If we don't know what "manipulating information through time" means, then how can we possibly know how long it takes the aliens to do it, for any amount of information?
I can think of several types of time-travel where the size of the data is irrelevant to transmission time:
1) Time-transmission works not by syncronizing two separate time flows but by retroactive "editing" or direct changes to the universe at a discreet instant in the past - like making changes to one frame of a movie, the change appears instant to us here in the past.
2) Time-transmission works by dropping off the data stored to some kind of digital storage device, like a small flash drive. Since you have to send the whole drive for it to work, it doesn't matter if the drive has 1k of text data or 512 mb of PowerPoint slides on the infection.
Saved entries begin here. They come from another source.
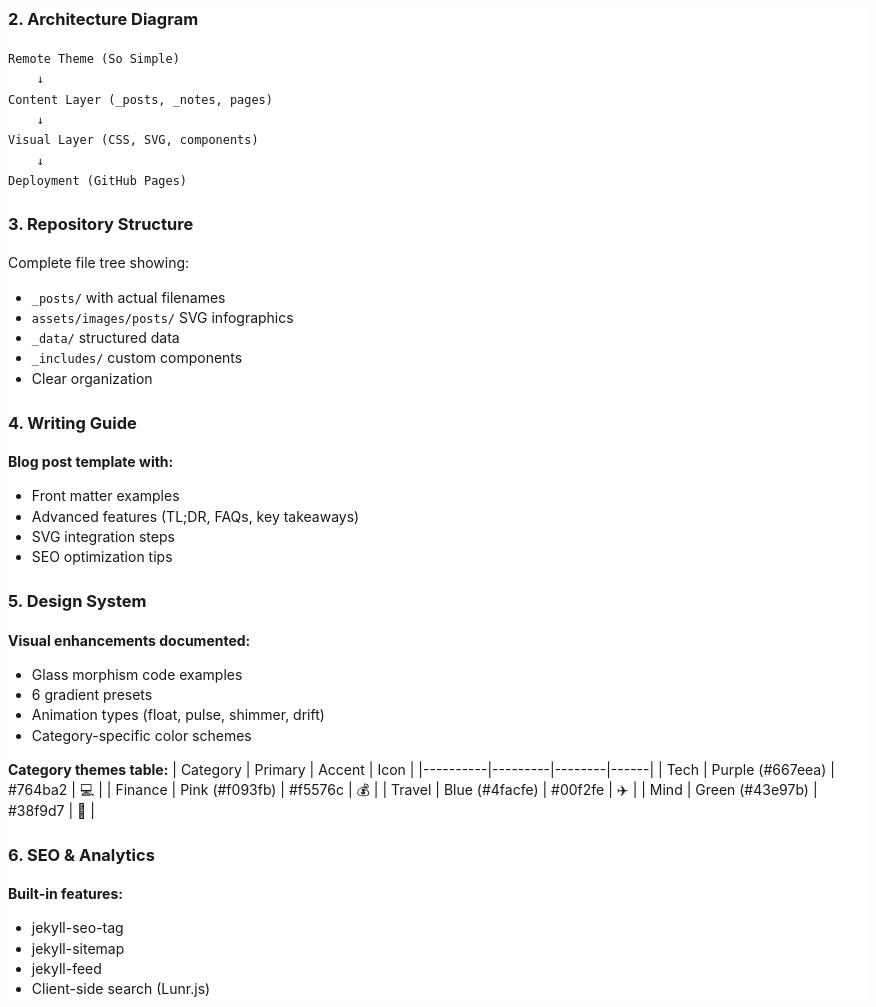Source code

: ### 2. Architecture Diagram
```
Remote Theme (So Simple)
    ↓
Content Layer (_posts, _notes, pages)
    ↓
Visual Layer (CSS, SVG, components)
    ↓
Deployment (GitHub Pages)
```

### 3. Repository Structure
Complete file tree showing:
- `_posts/` with actual filenames
- `assets/images/posts/` SVG infographics
- `_data/` structured data
- `_includes/` custom components
- Clear organization

### 4. Writing Guide
**Blog post template with:**
- Front matter examples
- Advanced features (TL;DR, FAQs, key takeaways)
- SVG integration steps
- SEO optimization tips

### 5. Design System
**Visual enhancements documented:**
- Glass morphism code examples
- 6 gradient presets
- Animation types (float, pulse, shimmer, drift)
- Category-specific color schemes

**Category themes table:**
| Category | Primary | Accent | Icon |
|----------|---------|--------|------|
| Tech | Purple (#667eea) | #764ba2 | 💻 |
| Finance | Pink (#f093fb) | #f5576c | 💰 |
| Travel | Blue (#4facfe) | #00f2fe | ✈️ |
| Mind | Green (#43e97b) | #38f9d7 | 🧘 |

### 6. SEO & Analytics
**Built-in features:**
- jekyll-seo-tag
- jekyll-sitemap
- jekyll-feed
- Client-side search (Lunr.js)
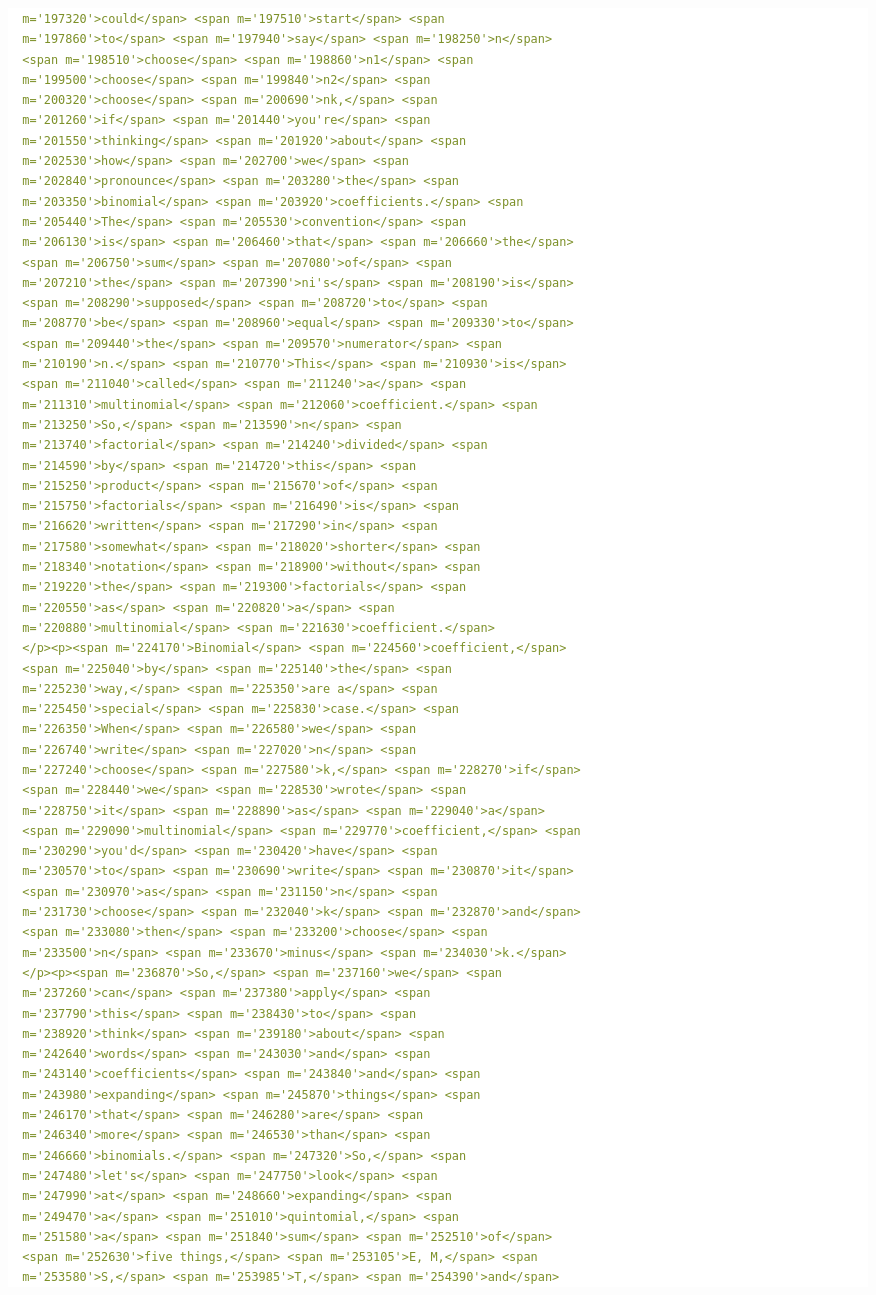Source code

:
 ```yaml
  m='197320'>could</span> <span m='197510'>start</span> <span
  m='197860'>to</span> <span m='197940'>say</span> <span m='198250'>n</span>
  <span m='198510'>choose</span> <span m='198860'>n1</span> <span
  m='199500'>choose</span> <span m='199840'>n2</span> <span
  m='200320'>choose</span> <span m='200690'>nk,</span> <span
  m='201260'>if</span> <span m='201440'>you're</span> <span
  m='201550'>thinking</span> <span m='201920'>about</span> <span
  m='202530'>how</span> <span m='202700'>we</span> <span
  m='202840'>pronounce</span> <span m='203280'>the</span> <span
  m='203350'>binomial</span> <span m='203920'>coefficients.</span> <span
  m='205440'>The</span> <span m='205530'>convention</span> <span
  m='206130'>is</span> <span m='206460'>that</span> <span m='206660'>the</span>
  <span m='206750'>sum</span> <span m='207080'>of</span> <span
  m='207210'>the</span> <span m='207390'>ni's</span> <span m='208190'>is</span>
  <span m='208290'>supposed</span> <span m='208720'>to</span> <span
  m='208770'>be</span> <span m='208960'>equal</span> <span m='209330'>to</span>
  <span m='209440'>the</span> <span m='209570'>numerator</span> <span
  m='210190'>n.</span> <span m='210770'>This</span> <span m='210930'>is</span>
  <span m='211040'>called</span> <span m='211240'>a</span> <span
  m='211310'>multinomial</span> <span m='212060'>coefficient.</span> <span
  m='213250'>So,</span> <span m='213590'>n</span> <span
  m='213740'>factorial</span> <span m='214240'>divided</span> <span
  m='214590'>by</span> <span m='214720'>this</span> <span
  m='215250'>product</span> <span m='215670'>of</span> <span
  m='215750'>factorials</span> <span m='216490'>is</span> <span
  m='216620'>written</span> <span m='217290'>in</span> <span
  m='217580'>somewhat</span> <span m='218020'>shorter</span> <span
  m='218340'>notation</span> <span m='218900'>without</span> <span
  m='219220'>the</span> <span m='219300'>factorials</span> <span
  m='220550'>as</span> <span m='220820'>a</span> <span
  m='220880'>multinomial</span> <span m='221630'>coefficient.</span>
  </p><p><span m='224170'>Binomial</span> <span m='224560'>coefficient,</span>
  <span m='225040'>by</span> <span m='225140'>the</span> <span
  m='225230'>way,</span> <span m='225350'>are a</span> <span
  m='225450'>special</span> <span m='225830'>case.</span> <span
  m='226350'>When</span> <span m='226580'>we</span> <span
  m='226740'>write</span> <span m='227020'>n</span> <span
  m='227240'>choose</span> <span m='227580'>k,</span> <span m='228270'>if</span>
  <span m='228440'>we</span> <span m='228530'>wrote</span> <span
  m='228750'>it</span> <span m='228890'>as</span> <span m='229040'>a</span>
  <span m='229090'>multinomial</span> <span m='229770'>coefficient,</span> <span
  m='230290'>you'd</span> <span m='230420'>have</span> <span
  m='230570'>to</span> <span m='230690'>write</span> <span m='230870'>it</span>
  <span m='230970'>as</span> <span m='231150'>n</span> <span
  m='231730'>choose</span> <span m='232040'>k</span> <span m='232870'>and</span>
  <span m='233080'>then</span> <span m='233200'>choose</span> <span
  m='233500'>n</span> <span m='233670'>minus</span> <span m='234030'>k.</span>
  </p><p><span m='236870'>So,</span> <span m='237160'>we</span> <span
  m='237260'>can</span> <span m='237380'>apply</span> <span
  m='237790'>this</span> <span m='238430'>to</span> <span
  m='238920'>think</span> <span m='239180'>about</span> <span
  m='242640'>words</span> <span m='243030'>and</span> <span
  m='243140'>coefficients</span> <span m='243840'>and</span> <span
  m='243980'>expanding</span> <span m='245870'>things</span> <span
  m='246170'>that</span> <span m='246280'>are</span> <span
  m='246340'>more</span> <span m='246530'>than</span> <span
  m='246660'>binomials.</span> <span m='247320'>So,</span> <span
  m='247480'>let's</span> <span m='247750'>look</span> <span
  m='247990'>at</span> <span m='248660'>expanding</span> <span
  m='249470'>a</span> <span m='251010'>quintomial,</span> <span
  m='251580'>a</span> <span m='251840'>sum</span> <span m='252510'>of</span>
  <span m='252630'>five things,</span> <span m='253105'>E, M,</span> <span
  m='253580'>S,</span> <span m='253985'>T,</span> <span m='254390'>and</span>
```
There's other indications that bandwidth was not an issue - for instance, when transmission time is a premium, the first thing you don't do is use an intercaps character set; if you restrict to all upper or lower case letters and limited punctuation, you can cut an entire bit off of every character.
Instead, they sent an extra bit of data
per character in order to have appropriate punctuation and capitalization. As short as it is, the message is
too long and too "frilly" to have been sent under a situation where data transmission was a premium. It's much more likely that the limiting factor was our end, and there's a number of places on the internet that could accept a 1 gig file transfer, or 100 gigs, or whatever, about as fast as they could accept a < 1k file.